Television adaptation 
In the 1990s, Goosebumps was adapted for television. Produced in Canada by Protocol Entertainment in association with Scholastic Productions, the TV anthology series ran for four seasons from 1995 to 1998, beginning on October 27, 1995. The series mainly featured plots based on the Goosebumps books, among them The Haunted Mask and Cuckoo Clock of Doom. The TV series was very popular; it aired in over 100 countries and it aired on YTV in Canada, and it was the number one rated TV show for four years for the Fox Kids Network in the United States. A book series, titled Goosebumps Presents, was based on the TV series. In 2011, The Hub channel released a new series called "The Haunting Hour". Stine wrote every episode; due to popularity it has been announced that 3 more series will come.
Film adaptation 
Columbia Pictures acquired rights to create a Goosebumps film. Carl Ellsworth will write the screenplay, while Neal Moritz and Deborah Forte, the latter of which developed the TV series, will produce the film. On January 14th 2012, it was reported that a new draft of the screenplay will be written by Darren Lemke; Lemke co-wrote the screenplays for Shrek Forever After and Bryan Singer's Jack the Giant Slayer. As of March 19, 2013, the studio is in negotiations with Rob Letterman to direct the film. 
Video games 
There are three Goosebumps video games, two of which have been created for the PC by DreamWorks Interactive.
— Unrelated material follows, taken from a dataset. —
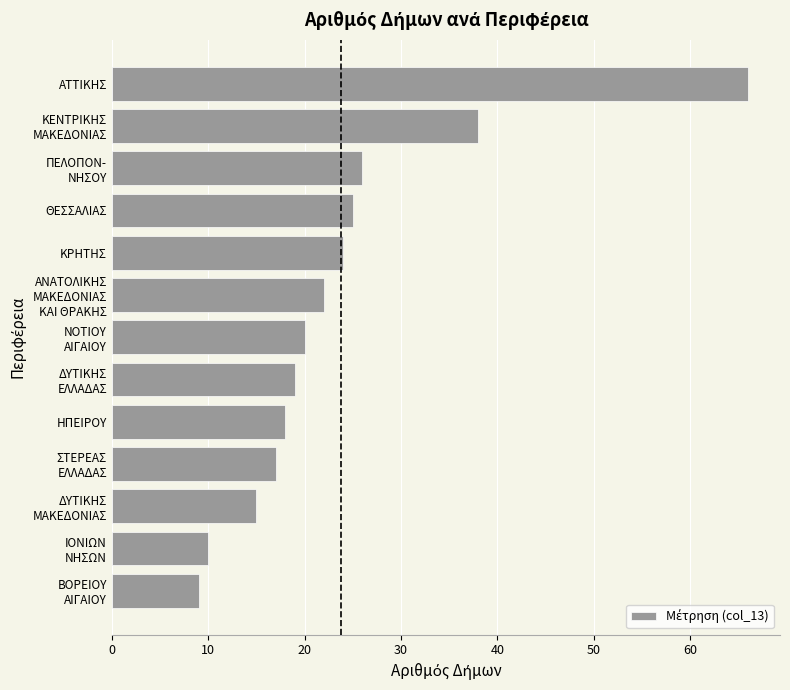

The chart shows a value of 25 at ΘΕΣΣΑΛΙΑΣ. True or false?

True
A 1996 game entitled Escape from HorrorLand is an interactive sequel to the book One Day at HorrorLand, and a 1997 game entitled "Attack of the Mutant" was based on the book Attack of the Mutant. Scholastic released a new Goosebumps video game on October 2008 titled Goosebumps HorrorLand based on the series of the same name.
In other media 
Goosebumps has spawned numerous merchandise, including T-shirts, board games, puzzles, hats, fake skulls, dolls, bike helmets, fake blood and boxer shorts. Goosebumps was also adapted into a stage play by Rupert Holmes and a Disney World attraction. Goosebumps has an official website, which garners 1.5 to 2 million page views each month, making it one of the most highly-trafficked kids' websites. In 2008, it was announced that Sally Corporation would market Goosebumps rides.